*** Information supplied ***

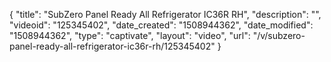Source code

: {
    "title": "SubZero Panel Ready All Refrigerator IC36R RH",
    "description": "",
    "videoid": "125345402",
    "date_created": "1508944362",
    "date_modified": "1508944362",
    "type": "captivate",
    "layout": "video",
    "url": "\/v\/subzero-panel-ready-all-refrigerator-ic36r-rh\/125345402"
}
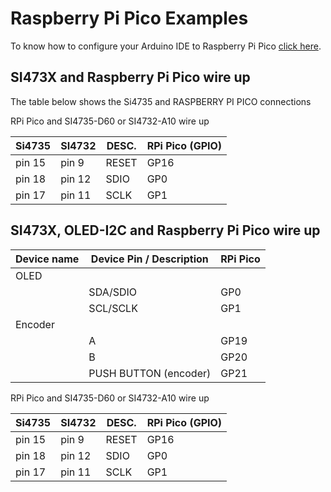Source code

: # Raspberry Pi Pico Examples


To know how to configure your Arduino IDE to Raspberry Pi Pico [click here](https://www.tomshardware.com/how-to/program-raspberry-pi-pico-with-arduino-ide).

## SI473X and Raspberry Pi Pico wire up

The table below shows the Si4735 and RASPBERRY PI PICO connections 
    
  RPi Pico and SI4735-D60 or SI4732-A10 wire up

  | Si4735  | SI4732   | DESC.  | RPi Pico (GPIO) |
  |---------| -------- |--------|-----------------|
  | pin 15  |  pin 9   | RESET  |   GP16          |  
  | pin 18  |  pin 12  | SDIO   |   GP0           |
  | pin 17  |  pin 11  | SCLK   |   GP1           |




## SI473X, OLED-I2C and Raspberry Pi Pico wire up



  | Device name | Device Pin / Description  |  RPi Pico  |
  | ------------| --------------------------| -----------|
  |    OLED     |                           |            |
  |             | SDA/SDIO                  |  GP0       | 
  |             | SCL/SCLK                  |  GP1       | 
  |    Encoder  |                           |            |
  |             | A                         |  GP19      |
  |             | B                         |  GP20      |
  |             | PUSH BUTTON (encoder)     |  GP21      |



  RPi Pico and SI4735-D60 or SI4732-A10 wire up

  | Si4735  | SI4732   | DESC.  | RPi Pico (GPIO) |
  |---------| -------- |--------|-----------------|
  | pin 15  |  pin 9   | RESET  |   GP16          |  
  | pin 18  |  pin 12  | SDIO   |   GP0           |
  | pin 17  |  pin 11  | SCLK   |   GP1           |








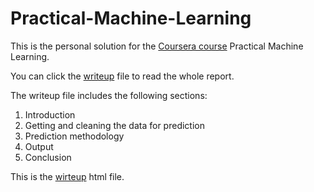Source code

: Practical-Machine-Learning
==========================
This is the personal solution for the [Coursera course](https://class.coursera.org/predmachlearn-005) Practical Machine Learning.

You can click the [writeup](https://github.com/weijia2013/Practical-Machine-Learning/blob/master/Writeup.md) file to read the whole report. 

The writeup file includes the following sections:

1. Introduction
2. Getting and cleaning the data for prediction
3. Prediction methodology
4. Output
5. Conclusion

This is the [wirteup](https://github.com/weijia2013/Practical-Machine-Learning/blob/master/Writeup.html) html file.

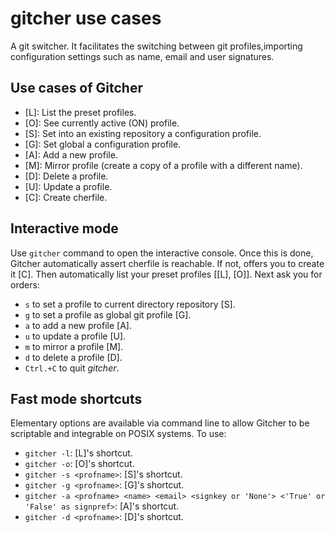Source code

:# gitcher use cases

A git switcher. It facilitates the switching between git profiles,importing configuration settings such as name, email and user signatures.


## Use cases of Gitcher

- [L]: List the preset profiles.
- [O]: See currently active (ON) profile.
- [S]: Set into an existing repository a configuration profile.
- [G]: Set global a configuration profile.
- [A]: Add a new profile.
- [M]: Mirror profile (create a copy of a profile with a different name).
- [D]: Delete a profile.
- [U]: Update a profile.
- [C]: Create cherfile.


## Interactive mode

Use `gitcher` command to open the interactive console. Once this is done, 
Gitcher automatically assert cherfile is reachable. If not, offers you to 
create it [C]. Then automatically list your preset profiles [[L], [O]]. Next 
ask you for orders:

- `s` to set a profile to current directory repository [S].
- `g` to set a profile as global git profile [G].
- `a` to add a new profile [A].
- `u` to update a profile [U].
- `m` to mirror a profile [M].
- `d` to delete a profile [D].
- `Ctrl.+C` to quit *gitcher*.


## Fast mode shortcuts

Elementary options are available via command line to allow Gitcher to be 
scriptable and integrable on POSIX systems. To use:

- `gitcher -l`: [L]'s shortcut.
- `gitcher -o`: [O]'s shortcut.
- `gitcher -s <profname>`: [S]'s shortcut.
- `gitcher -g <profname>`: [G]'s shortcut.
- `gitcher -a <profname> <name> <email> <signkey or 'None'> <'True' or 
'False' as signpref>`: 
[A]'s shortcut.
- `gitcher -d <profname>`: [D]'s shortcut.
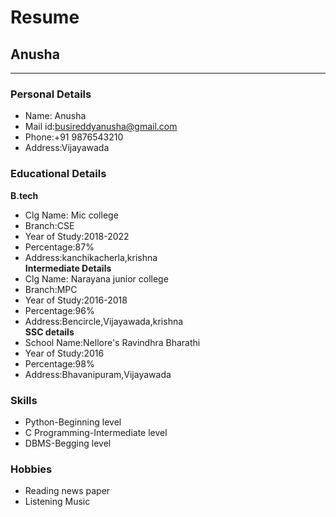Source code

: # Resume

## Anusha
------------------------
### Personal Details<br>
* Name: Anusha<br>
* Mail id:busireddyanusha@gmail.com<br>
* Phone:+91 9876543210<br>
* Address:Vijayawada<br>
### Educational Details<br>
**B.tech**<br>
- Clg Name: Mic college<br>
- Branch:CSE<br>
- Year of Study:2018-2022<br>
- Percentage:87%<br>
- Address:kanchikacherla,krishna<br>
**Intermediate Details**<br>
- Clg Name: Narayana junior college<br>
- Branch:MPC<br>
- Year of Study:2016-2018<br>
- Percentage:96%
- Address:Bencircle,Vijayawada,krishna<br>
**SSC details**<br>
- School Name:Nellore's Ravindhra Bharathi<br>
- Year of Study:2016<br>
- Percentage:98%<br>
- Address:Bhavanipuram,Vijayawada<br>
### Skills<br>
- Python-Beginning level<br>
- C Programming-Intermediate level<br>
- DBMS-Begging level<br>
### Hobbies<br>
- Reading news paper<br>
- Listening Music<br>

*** End of Information supplied ***

### Try it:
Set down all of the data word for word; no pictures belong in it.

### Response:
Source code

: {
    "title": "SubZero Panel Ready All Refrigerator IC36R RH",
    "description": "",
    "videoid": "125345402",
    "date_created": "1508944362",
    "date_modified": "1508944362",
    "type": "captivate",
    "layout": "video",
    "url": "\/v\/subzero-panel-ready-all-refrigerator-ic36r-rh\/125345402"
}
Source code

: # Raspberry Pi Pico Examples


To know how to configure your Arduino IDE to Raspberry Pi Pico [click here](https://www.tomshardware.com/how-to/program-raspberry-pi-pico-with-arduino-ide).

## SI473X and Raspberry Pi Pico wire up

The table below shows the Si4735 and RASPBERRY PI PICO connections 
    
  RPi Pico and SI4735-D60 or SI4732-A10 wire up

  | Si4735  | SI4732   | DESC.  | RPi Pico (GPIO) |
  |---------| -------- |--------|-----------------|
  | pin 15  |  pin 9   | RESET  |   GP16          |  
  | pin 18  |  pin 12  | SDIO   |   GP0           |
  | pin 17  |  pin 11  | SCLK   |   GP1           |




## SI473X, OLED-I2C and Raspberry Pi Pico wire up



  | Device name | Device Pin / Description  |  RPi Pico  |
  | ------------| --------------------------| -----------|
  |    OLED     |                           |            |
  |             | SDA/SDIO                  |  GP0       | 
  |             | SCL/SCLK                  |  GP1       | 
  |    Encoder  |                           |            |
  |             | A                         |  GP19      |
  |             | B                         |  GP20      |
  |             | PUSH BUTTON (encoder)     |  GP21      |



  RPi Pico and SI4735-D60 or SI4732-A10 wire up

  | Si4735  | SI4732   | DESC.  | RPi Pico (GPIO) |
  |---------| -------- |--------|-----------------|
  | pin 15  |  pin 9   | RESET  |   GP16          |  
  | pin 18  |  pin 12  | SDIO   |   GP0           |
  | pin 17  |  pin 11  | SCLK   |   GP1           |








Source code

: Practical-Machine-Learning
==========================
This is the personal solution for the [Coursera course](https://class.coursera.org/predmachlearn-005) Practical Machine Learning.

You can click the [writeup](https://github.com/weijia2013/Practical-Machine-Learning/blob/master/Writeup.md) file to read the whole report. 

The writeup file includes the following sections:

1. Introduction
2. Getting and cleaning the data for prediction
3. Prediction methodology
4. Output
5. Conclusion

This is the [wirteup](https://github.com/weijia2013/Practical-Machine-Learning/blob/master/Writeup.html) html file.

Source code

:# gitcher use cases

A git switcher. It facilitates the switching between git profiles,importing configuration settings such as name, email and user signatures.


## Use cases of Gitcher

- [L]: List the preset profiles.
- [O]: See currently active (ON) profile.
- [S]: Set into an existing repository a configuration profile.
- [G]: Set global a configuration profile.
- [A]: Add a new profile.
- [M]: Mirror profile (create a copy of a profile with a different name).
- [D]: Delete a profile.
- [U]: Update a profile.
- [C]: Create cherfile.


## Interactive mode

Use `gitcher` command to open the interactive console. Once this is done, 
Gitcher automatically assert cherfile is reachable. If not, offers you to 
create it [C]. Then automatically list your preset profiles [[L], [O]]. Next 
ask you for orders:

- `s` to set a profile to current directory repository [S].
- `g` to set a profile as global git profile [G].
- `a` to add a new profile [A].
- `u` to update a profile [U].
- `m` to mirror a profile [M].
- `d` to delete a profile [D].
- `Ctrl.+C` to quit *gitcher*.


## Fast mode shortcuts

Elementary options are available via command line to allow Gitcher to be 
scriptable and integrable on POSIX systems. To use:

- `gitcher -l`: [L]'s shortcut.
- `gitcher -o`: [O]'s shortcut.
- `gitcher -s <profname>`: [S]'s shortcut.
- `gitcher -g <profname>`: [G]'s shortcut.
- `gitcher -a <profname> <name> <email> <signkey or 'None'> <'True' or 
'False' as signpref>`: 
[A]'s shortcut.
- `gitcher -d <profname>`: [D]'s shortcut.
Source code

: # Resume

## Anusha
------------------------
### Personal Details<br>
* Name: Anusha<br>
* Mail id:busireddyanusha@gmail.com<br>
* Phone:+91 9876543210<br>
* Address:Vijayawada<br>
### Educational Details<br>
**B.tech**<br>
- Clg Name: Mic college<br>
- Branch:CSE<br>
- Year of Study:2018-2022<br>
- Percentage:87%<br>
- Address:kanchikacherla,krishna<br>
**Intermediate Details**<br>
- Clg Name: Narayana junior college<br>
- Branch:MPC<br>
- Year of Study:2016-2018<br>
- Percentage:96%
- Address:Bencircle,Vijayawada,krishna<br>
**SSC details**<br>
- School Name:Nellore's Ravindhra Bharathi<br>
- Year of Study:2016<br>
- Percentage:98%<br>
- Address:Bhavanipuram,Vijayawada<br>
### Skills<br>
- Python-Beginning level<br>
- C Programming-Intermediate level<br>
- DBMS-Begging level<br>
### Hobbies<br>
- Reading news paper<br>
- Listening Music<br>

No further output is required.